Records from a data source:
= Beginning of Section =

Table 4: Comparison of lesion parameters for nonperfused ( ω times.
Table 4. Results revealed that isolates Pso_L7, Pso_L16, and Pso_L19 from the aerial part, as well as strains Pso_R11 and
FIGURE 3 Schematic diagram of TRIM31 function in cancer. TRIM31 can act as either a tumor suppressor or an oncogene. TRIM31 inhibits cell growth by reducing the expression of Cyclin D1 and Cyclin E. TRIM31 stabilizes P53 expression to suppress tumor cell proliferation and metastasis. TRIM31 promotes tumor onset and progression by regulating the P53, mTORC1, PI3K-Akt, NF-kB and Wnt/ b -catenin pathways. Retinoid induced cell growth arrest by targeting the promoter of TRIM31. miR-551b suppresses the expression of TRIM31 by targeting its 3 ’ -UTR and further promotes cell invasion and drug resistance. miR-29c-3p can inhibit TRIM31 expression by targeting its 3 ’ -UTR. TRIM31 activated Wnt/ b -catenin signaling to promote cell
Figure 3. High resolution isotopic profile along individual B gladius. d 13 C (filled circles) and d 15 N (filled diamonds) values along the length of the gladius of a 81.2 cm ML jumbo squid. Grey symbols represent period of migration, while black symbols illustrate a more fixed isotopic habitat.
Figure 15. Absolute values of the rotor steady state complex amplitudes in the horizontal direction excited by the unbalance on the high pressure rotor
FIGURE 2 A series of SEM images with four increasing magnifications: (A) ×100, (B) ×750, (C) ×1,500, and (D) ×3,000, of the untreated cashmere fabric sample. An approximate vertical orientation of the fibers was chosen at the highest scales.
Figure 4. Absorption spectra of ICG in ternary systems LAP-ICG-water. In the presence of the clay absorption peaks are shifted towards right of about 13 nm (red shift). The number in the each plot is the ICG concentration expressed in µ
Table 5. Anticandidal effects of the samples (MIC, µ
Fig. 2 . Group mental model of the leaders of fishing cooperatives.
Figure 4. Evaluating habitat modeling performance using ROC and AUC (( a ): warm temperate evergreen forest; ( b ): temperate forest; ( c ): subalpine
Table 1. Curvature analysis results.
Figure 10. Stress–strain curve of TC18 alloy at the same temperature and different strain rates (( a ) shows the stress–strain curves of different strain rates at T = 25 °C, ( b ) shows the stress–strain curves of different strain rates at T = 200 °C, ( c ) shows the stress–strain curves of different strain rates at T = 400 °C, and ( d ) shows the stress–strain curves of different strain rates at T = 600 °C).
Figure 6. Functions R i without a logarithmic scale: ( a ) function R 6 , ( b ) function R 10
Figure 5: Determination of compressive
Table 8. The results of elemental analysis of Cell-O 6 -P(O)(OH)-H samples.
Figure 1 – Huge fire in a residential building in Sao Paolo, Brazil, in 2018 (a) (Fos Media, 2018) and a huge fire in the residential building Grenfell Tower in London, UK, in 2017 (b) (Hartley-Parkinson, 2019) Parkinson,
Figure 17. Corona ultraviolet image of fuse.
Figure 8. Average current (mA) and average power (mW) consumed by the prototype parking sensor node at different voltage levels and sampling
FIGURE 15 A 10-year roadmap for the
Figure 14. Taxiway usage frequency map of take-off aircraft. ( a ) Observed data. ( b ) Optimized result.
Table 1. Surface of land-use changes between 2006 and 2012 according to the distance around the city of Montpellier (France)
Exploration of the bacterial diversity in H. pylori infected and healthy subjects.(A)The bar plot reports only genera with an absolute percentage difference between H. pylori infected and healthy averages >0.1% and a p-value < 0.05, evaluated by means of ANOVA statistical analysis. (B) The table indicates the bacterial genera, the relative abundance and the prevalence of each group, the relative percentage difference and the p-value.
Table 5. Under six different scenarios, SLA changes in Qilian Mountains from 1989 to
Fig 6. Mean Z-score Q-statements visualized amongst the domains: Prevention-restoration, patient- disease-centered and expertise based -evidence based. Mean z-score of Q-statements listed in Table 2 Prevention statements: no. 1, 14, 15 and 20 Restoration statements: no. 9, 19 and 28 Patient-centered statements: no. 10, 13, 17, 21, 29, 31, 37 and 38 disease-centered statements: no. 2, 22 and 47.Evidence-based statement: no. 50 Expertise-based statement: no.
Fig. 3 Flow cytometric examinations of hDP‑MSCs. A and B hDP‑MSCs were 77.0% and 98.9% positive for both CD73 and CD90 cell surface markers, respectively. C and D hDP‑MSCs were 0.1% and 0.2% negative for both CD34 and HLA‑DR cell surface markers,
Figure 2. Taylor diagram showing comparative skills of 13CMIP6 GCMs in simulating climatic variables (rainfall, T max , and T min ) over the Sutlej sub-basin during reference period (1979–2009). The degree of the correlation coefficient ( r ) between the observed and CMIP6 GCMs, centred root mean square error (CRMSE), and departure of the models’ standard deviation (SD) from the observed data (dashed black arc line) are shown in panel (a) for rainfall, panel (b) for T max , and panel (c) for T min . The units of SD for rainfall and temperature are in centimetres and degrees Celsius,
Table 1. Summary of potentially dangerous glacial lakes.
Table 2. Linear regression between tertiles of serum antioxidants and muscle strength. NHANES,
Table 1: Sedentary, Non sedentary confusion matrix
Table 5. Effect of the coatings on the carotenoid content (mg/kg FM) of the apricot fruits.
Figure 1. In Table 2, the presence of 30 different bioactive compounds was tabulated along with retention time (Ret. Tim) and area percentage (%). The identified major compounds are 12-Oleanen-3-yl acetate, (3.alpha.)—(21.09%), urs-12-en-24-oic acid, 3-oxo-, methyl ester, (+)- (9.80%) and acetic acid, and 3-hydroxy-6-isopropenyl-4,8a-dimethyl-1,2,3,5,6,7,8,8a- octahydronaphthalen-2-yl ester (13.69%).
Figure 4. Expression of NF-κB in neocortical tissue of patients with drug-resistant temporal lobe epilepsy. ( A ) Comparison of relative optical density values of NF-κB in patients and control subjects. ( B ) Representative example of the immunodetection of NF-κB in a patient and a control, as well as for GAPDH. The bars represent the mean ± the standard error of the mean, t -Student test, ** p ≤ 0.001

= End of Section =

→ **Work instructions**: Reproduce the data above exactly, leaving nothing out.

→ **Answer area**:
Table 4: Comparison of lesion parameters for nonperfused ( ω times.
Table 4. Results revealed that isolates Pso_L7, Pso_L16, and Pso_L19 from the aerial part, as well as strains Pso_R11 and
FIGURE 3 Schematic diagram of TRIM31 function in cancer. TRIM31 can act as either a tumor suppressor or an oncogene. TRIM31 inhibits cell growth by reducing the expression of Cyclin D1 and Cyclin E. TRIM31 stabilizes P53 expression to suppress tumor cell proliferation and metastasis. TRIM31 promotes tumor onset and progression by regulating the P53, mTORC1, PI3K-Akt, NF-kB and Wnt/ b -catenin pathways. Retinoid induced cell growth arrest by targeting the promoter of TRIM31. miR-551b suppresses the expression of TRIM31 by targeting its 3 ’ -UTR and further promotes cell invasion and drug resistance. miR-29c-3p can inhibit TRIM31 expression by targeting its 3 ’ -UTR. TRIM31 activated Wnt/ b -catenin signaling to promote cell
Figure 3. High resolution isotopic profile along individual B gladius. d 13 C (filled circles) and d 15 N (filled diamonds) values along the length of the gladius of a 81.2 cm ML jumbo squid. Grey symbols represent period of migration, while black symbols illustrate a more fixed isotopic habitat.
Figure 15. Absolute values of the rotor steady state complex amplitudes in the horizontal direction excited by the unbalance on the high pressure rotor
FIGURE 2 A series of SEM images with four increasing magnifications: (A) ×100, (B) ×750, (C) ×1,500, and (D) ×3,000, of the untreated cashmere fabric sample. An approximate vertical orientation of the fibers was chosen at the highest scales.
Figure 4. Absorption spectra of ICG in ternary systems LAP-ICG-water. In the presence of the clay absorption peaks are shifted towards right of about 13 nm (red shift). The number in the each plot is the ICG concentration expressed in µ
Table 5. Anticandidal effects of the samples (MIC, µ
Fig. 2 . Group mental model of the leaders of fishing cooperatives.
Figure 4. Evaluating habitat modeling performance using ROC and AUC (( a ): warm temperate evergreen forest; ( b ): temperate forest; ( c ): subalpine
Table 1. Curvature analysis results.
Figure 10. Stress–strain curve of TC18 alloy at the same temperature and different strain rates (( a ) shows the stress–strain curves of different strain rates at T = 25 °C, ( b ) shows the stress–strain curves of different strain rates at T = 200 °C, ( c ) shows the stress–strain curves of different strain rates at T = 400 °C, and ( d ) shows the stress–strain curves of different strain rates at T = 600 °C).
Figure 6. Functions R i without a logarithmic scale: ( a ) function R 6 , ( b ) function R 10
Figure 5: Determination of compressive
Table 8. The results of elemental analysis of Cell-O 6 -P(O)(OH)-H samples.
Figure 1 – Huge fire in a residential building in Sao Paolo, Brazil, in 2018 (a) (Fos Media, 2018) and a huge fire in the residential building Grenfell Tower in London, UK, in 2017 (b) (Hartley-Parkinson, 2019) Parkinson,
Figure 17. Corona ultraviolet image of fuse.
Figure 8. Average current (mA) and average power (mW) consumed by the prototype parking sensor node at different voltage levels and sampling
FIGURE 15 A 10-year roadmap for the
Figure 14. Taxiway usage frequency map of take-off aircraft. ( a ) Observed data. ( b ) Optimized result.
Table 1. Surface of land-use changes between 2006 and 2012 according to the distance around the city of Montpellier (France)
Exploration of the bacterial diversity in H. pylori infected and healthy subjects.(A)The bar plot reports only genera with an absolute percentage difference between H. pylori infected and healthy averages >0.1% and a p-value < 0.05, evaluated by means of ANOVA statistical analysis. (B) The table indicates the bacterial genera, the relative abundance and the prevalence of each group, the relative percentage difference and the p-value.
Table 5. Under six different scenarios, SLA changes in Qilian Mountains from 1989 to
Fig 6. Mean Z-score Q-statements visualized amongst the domains: Prevention-restoration, patient- disease-centered and expertise based -evidence based. Mean z-score of Q-statements listed in Table 2 Prevention statements: no. 1, 14, 15 and 20 Restoration statements: no. 9, 19 and 28 Patient-centered statements: no. 10, 13, 17, 21, 29, 31, 37 and 38 disease-centered statements: no. 2, 22 and 47.Evidence-based statement: no. 50 Expertise-based statement: no.
Fig. 3 Flow cytometric examinations of hDP‑MSCs. A and B hDP‑MSCs were 77.0% and 98.9% positive for both CD73 and CD90 cell surface markers, respectively. C and D hDP‑MSCs were 0.1% and 0.2% negative for both CD34 and HLA‑DR cell surface markers,
Figure 2. Taylor diagram showing comparative skills of 13CMIP6 GCMs in simulating climatic variables (rainfall, T max , and T min ) over the Sutlej sub-basin during reference period (1979–2009). The degree of the correlation coefficient ( r ) between the observed and CMIP6 GCMs, centred root mean square error (CRMSE), and departure of the models’ standard deviation (SD) from the observed data (dashed black arc line) are shown in panel (a) for rainfall, panel (b) for T max , and panel (c) for T min . The units of SD for rainfall and temperature are in centimetres and degrees Celsius,
Table 1. Summary of potentially dangerous glacial lakes.
Table 2. Linear regression between tertiles of serum antioxidants and muscle strength. NHANES,
Table 1: Sedentary, Non sedentary confusion matrix
Table 5. Effect of the coatings on the carotenoid content (mg/kg FM) of the apricot fruits.
Figure 1. In Table 2, the presence of 30 different bioactive compounds was tabulated along with retention time (Ret. Tim) and area percentage (%). The identified major compounds are 12-Oleanen-3-yl acetate, (3.alpha.)—(21.09%), urs-12-en-24-oic acid, 3-oxo-, methyl ester, (+)- (9.80%) and acetic acid, and 3-hydroxy-6-isopropenyl-4,8a-dimethyl-1,2,3,5,6,7,8,8a- octahydronaphthalen-2-yl ester (13.69%).
Figure 4. Expression of NF-κB in neocortical tissue of patients with drug-resistant temporal lobe epilepsy. ( A ) Comparison of relative optical density values of NF-κB in patients and control subjects. ( B ) Representative example of the immunodetection of NF-κB in a patient and a control, as well as for GAPDH. The bars represent the mean ± the standard error of the mean, t -Student test, ** p ≤ 0.001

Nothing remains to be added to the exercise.